Start of Entries shown

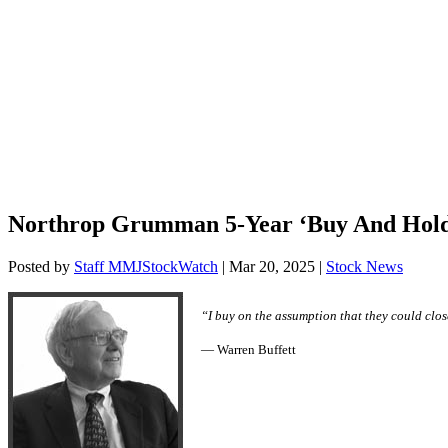
Northrop Grumman 5-Year ‘Buy And Hol
Posted by
Staff MMJStockWatch
|
Mar 20, 2025
|
Stock News
“I buy on the assumption that they could close
— Warren Buffett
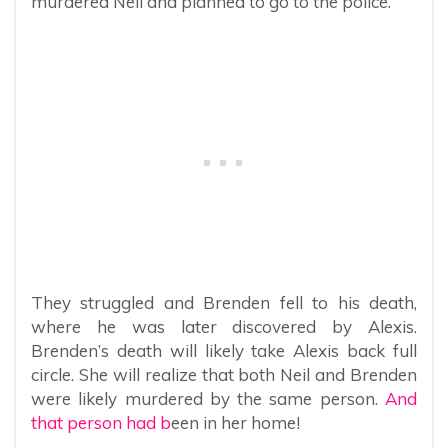
murdered Neil and planned to go to the police.
They struggled and Brenden fell to his death,
where he was later discovered by Alexis.
Brenden’s death will likely take Alexis back full
circle. She will realize that both Neil and Brenden
were likely murdered by the same person.
And
that person had b
een in her home!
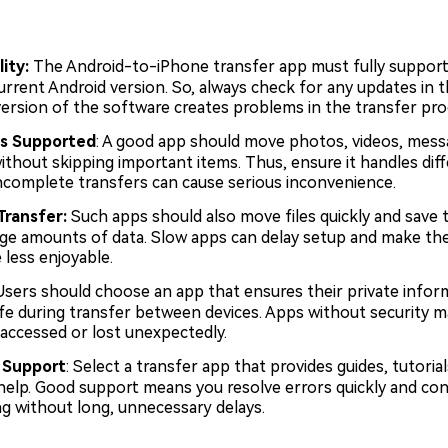
ity:
The Android-to-iPhone transfer app must fully support
urrent Android version. So, always check for any updates in t
version of the software creates problems in the transfer pro
s Supported
: A good app should move photos, videos, mess
ithout skipping important items. Thus, ensure it handles diffe
incomplete transfers can cause serious inconvenience.
Transfer:
Such apps should also move files quickly and save
arge amounts of data. Slow apps can delay setup and make th
 less enjoyable.
 Users should choose an app that ensures their private infor
fe during transfer between devices. Apps without security m
 accessed or lost unexpectedly.
 Support
: Select a transfer app that provides guides, tutorial
elp. Good support means you resolve errors quickly and con
ng without long, unnecessary delays.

End of Entries shown

How to complete this task:
Set the pictures aside and reproduce the data above exactly.

Answer to this exercise:
Northrop Grumman 5-Year ‘Buy And Hol
Posted by
Staff MMJStockWatch
|
Mar 20, 2025
|
Stock News
“I buy on the assumption that they could close
— Warren Buffett
murdered Neil and planned to go to the police.
They struggled and Brenden fell to his death,
where he was later discovered by Alexis.
Brenden’s death will likely take Alexis back full
circle. She will realize that both Neil and Brenden
were likely murdered by the same person.
And
that person had b
een in her home!
ity:
The Android-to-iPhone transfer app must fully support
urrent Android version. So, always check for any updates in t
version of the software creates problems in the transfer pro
s Supported
: A good app should move photos, videos, mess
ithout skipping important items. Thus, ensure it handles diffe
incomplete transfers can cause serious inconvenience.
Transfer:
Such apps should also move files quickly and save
arge amounts of data. Slow apps can delay setup and make th
 less enjoyable.
 Users should choose an app that ensures their private infor
fe during transfer between devices. Apps without security m
 accessed or lost unexpectedly.
 Support
: Select a transfer app that provides guides, tutorial
elp. Good support means you resolve errors quickly and con
ng without long, unnecessary delays.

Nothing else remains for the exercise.